Table 1. Advantages and disadvantages of fuzzy inference systems
| S. No. | Advantages | Disadvantages |
| 1. | Very less computational time. Real time performance | Not-complete. Can get struck in simple maps. |
| 2. | In base forms, works for dynamic maps and sudden obstacles | Cannot solve maze-like maps. There is no global level planning. |
| 3. | Validity of non-holonomic constraints | Not-optimal |
It the earlier chapters we dealt with the problem of planning by A* algorithm which was shown to generate good results in a variety of maps. However, the algorithm is computationally very expensive. In practical problems, the map may be too large for the standard A* algorithm to perform. Hence, the A* algorithm cannot be applied over the entire problem map. The A*algorithm also generates very sharp paths which the real robot would find it very difficult to follow. This is the case when the number of allowed moves is few and increasing them further increases the computational complexity drastically. The paths generated by the algorithm disobey the non-holonomic constraints of the robot.
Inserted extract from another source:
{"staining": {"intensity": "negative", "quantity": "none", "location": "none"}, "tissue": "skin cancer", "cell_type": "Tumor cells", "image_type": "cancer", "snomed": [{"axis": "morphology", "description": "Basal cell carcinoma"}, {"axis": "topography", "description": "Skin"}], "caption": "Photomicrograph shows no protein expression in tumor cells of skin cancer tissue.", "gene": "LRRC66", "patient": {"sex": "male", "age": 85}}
In this chapter, the aim is to adapt A* algorithm according to these constraints.
In hybridizing the solution, we have usually been making different algorithms run on maps at different resolutions or degree of abstraction. A manner of doing the same is to use probabilistic maps as discussed in chapter 7. In the discussed approach, the map is modeled in a way similar to the quad tree approach (Kambhampati & Davis, 1986). Here at the top, the nodes have a high degree of uncertainty regarding the presence or absence of the obstacles. This uncertainty is measured in terms of grayness of the cell. A completely white cell denotes the complete absence of obstacles from the complete region. On the other hand, full black color denotes the conformation of presence of obstacles in the cell. The grey denotes the intermediate values with the intensity denoting the probability of the cell being free from obstacles.